Beyond the Entrepreneur: Martin Lewis
The numbers: His personal wealth is estimated at £128 million (source: Sunday Times Rich List 2020).
Having built up the website and after becoming a household name regularly appearing on prime-time television, Martin sold his business to the Moneysupermarket.com group, which runs an online price comparison service, for an estimated £87m. The deal saw the father-of-one receive £35m upfront in addition to 22.1 million shares in Moneysupermarket.com.
When the deal was announced, Martin revealed his intention to gift £10m to charity, with £1m of his charitable donations being given to the Citizens Advice service.
How did he do it? by being incredibly financially-savvy himself – and helping other people to be the same. He is a tireless campaigner: from fighting against unfair bank charges to helping consumers switch energy suppliers, from providing advice on student finance to reclaiming payment protection insurance. But that’s not the whole story.
Tell us more: Lewis suggests there are four things you need be successful: talent, hard work, focus and luck. Lewis says: “You can do the first three, you can do them all right and you can still fail. And if that happens to you, don’t think you did something wrong. Failure is a lesson in life. Some of you will do all of that and fail. Others will do all of that and succeed – the only difference is one of luck.”

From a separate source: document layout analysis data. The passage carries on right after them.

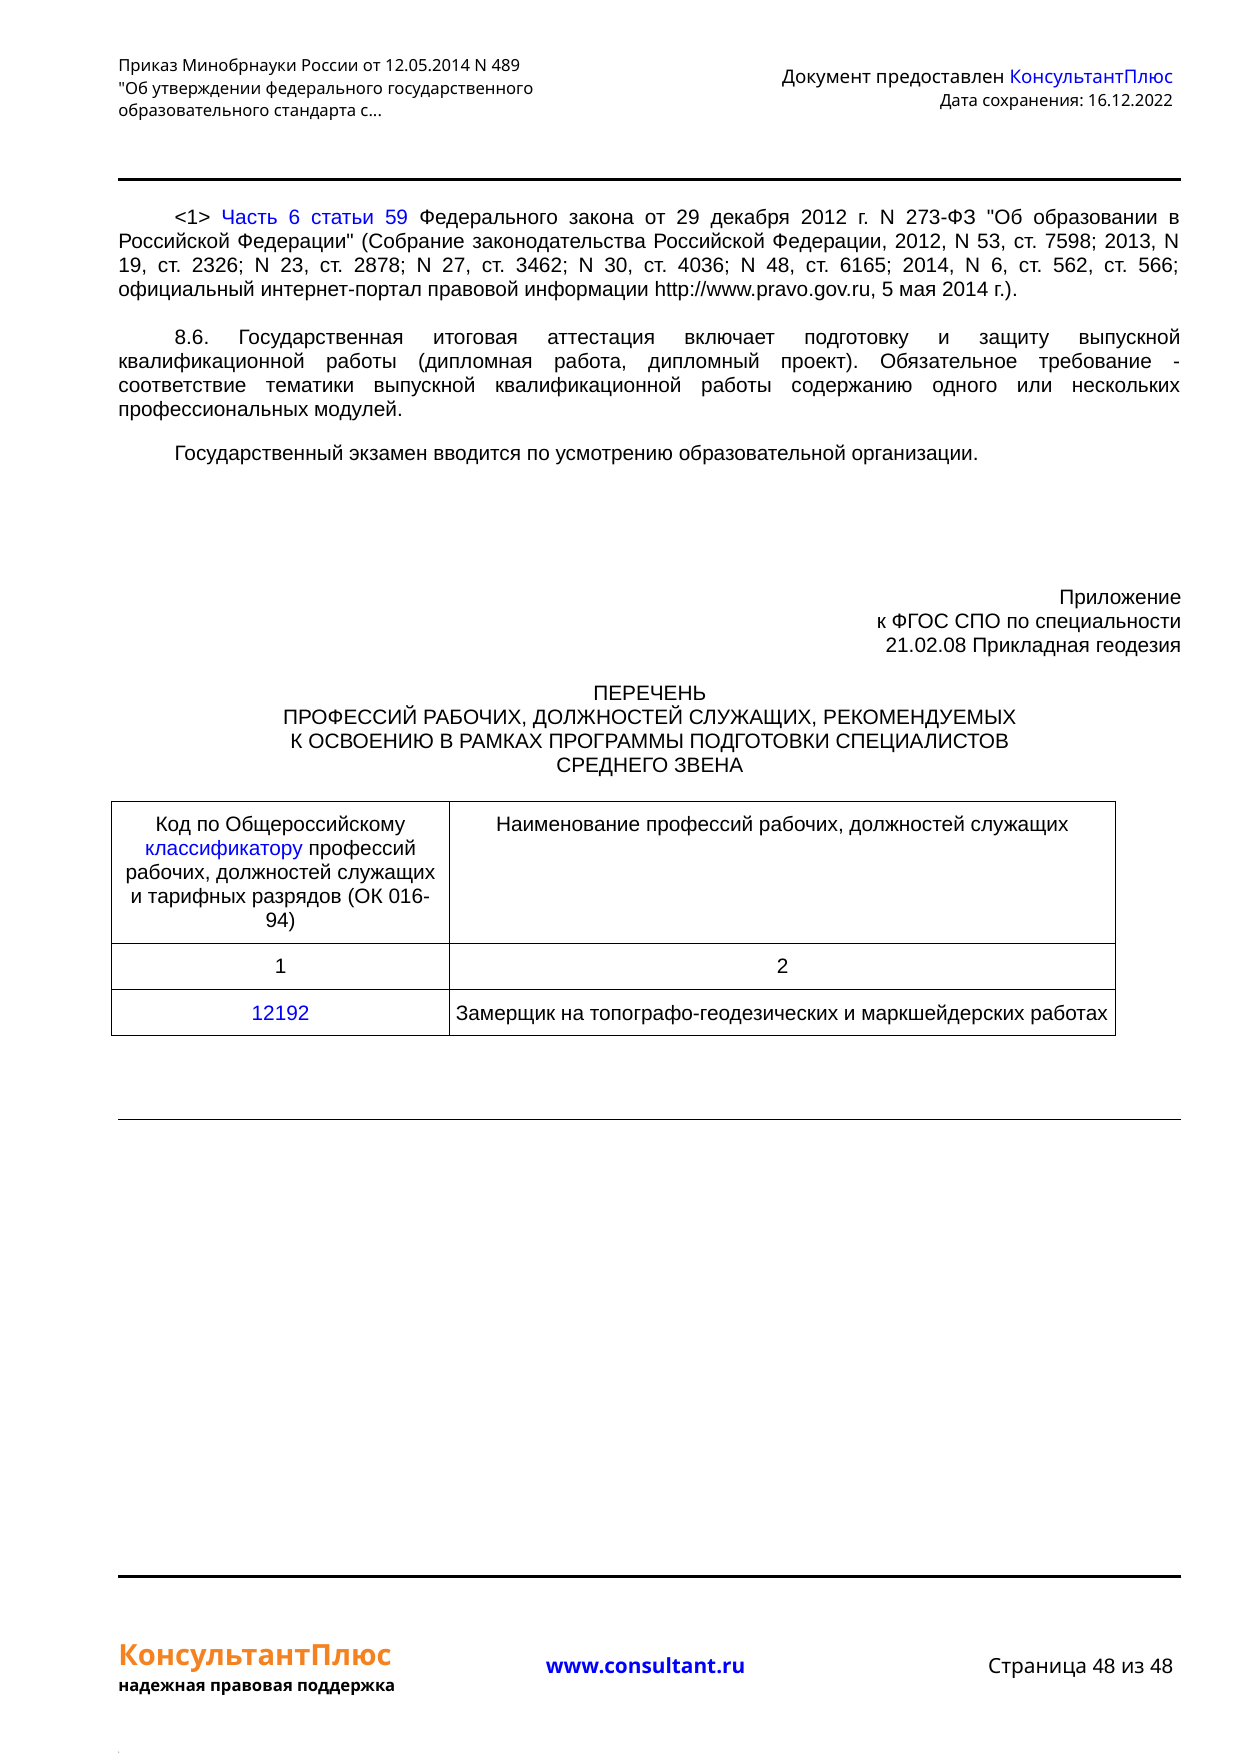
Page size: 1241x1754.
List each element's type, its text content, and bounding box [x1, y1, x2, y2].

text Приложение [118, 585, 1181, 609]
text ПРОФЕССИЙ РАБОЧИХ, ДОЛЖНОСТЕЙ СЛУЖАЩИХ, РЕКОМЕНДУЕМЫХ [118, 705, 1181, 729]
table_header Наименование профессий рабочих, должностей служащих [450, 802, 1115, 943]
text ПЕРЕЧЕНЬ [118, 681, 1181, 705]
text К ОСВОЕНИЮ В РАМКАХ ПРОГРАММЫ ПОДГОТОВКИ СПЕЦИАЛИСТОВ [118, 729, 1181, 753]
table_header Код по Общероссийскому классификатору профессий рабочих, должностей служащих и тарифных разрядов (ОК 016-94) [112, 802, 449, 943]
text СРЕДНЕГО ЗВЕНА [118, 753, 1181, 777]
text 8.6. Государственная итоговая аттестация включает подготовку и защиту выпускной квалификационной работы (дипломная работа, дипломный проект). Обязательное требование - соответствие тематики выпускной квалификационной работы содержанию одного или нескольких профессиональных модулей. [118, 324, 1181, 420]
table_cell 1 [112, 944, 449, 989]
text 21.02.08 Прикладная геодезия [118, 633, 1181, 657]
table_cell 12192 [112, 990, 449, 1035]
table_cell Замерщик на топографо-геодезических и маркшейдерских работах [450, 990, 1115, 1035]
text <1> Часть 6 статьи 59 Федерального закона от 29 декабря 2012 г. N 273-ФЗ "Об образовании в Российской Федерации" (Собрание законодательства Российской Федерации, 2012, N 53, ст. 7598; 2013, N 19, ст. 2326; N 23, ст. 2878; N 27, ст. 3462; N 30, ст. 4036; N 48, ст. 6165; 2014, N 6, ст. 562, ст. 566; официальный интернет-портал правовой информации http://www.pravo.gov.ru, 5 мая 2014 г.). [118, 205, 1181, 301]
text к ФГОС СПО по специальности [118, 609, 1181, 633]
text Государственный экзамен вводится по усмотрению образовательной организации. [118, 441, 1181, 465]
table_cell 2 [450, 944, 1115, 989]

Okay so let’s say I have all four of those. Anything else I need? Very much so. In Lewis’ own words: “If you have the money, remember you’re the fortunate one. Give back. Give to charity. Whether it’s generic or set something up. I’m very proud I have my money in Mental Health Policy Institute. I have a financial triage system I set up with a Trussell Trust food banks. I fund My Money Week in every school in the country. I give it back ‘cos it made me and I owe it and I’m lucky… I may have worked hard for it, I may have had talent to do it, I may have had the focus that did it but I also got the luck… and that brings with it a responsibility. Pay it back.”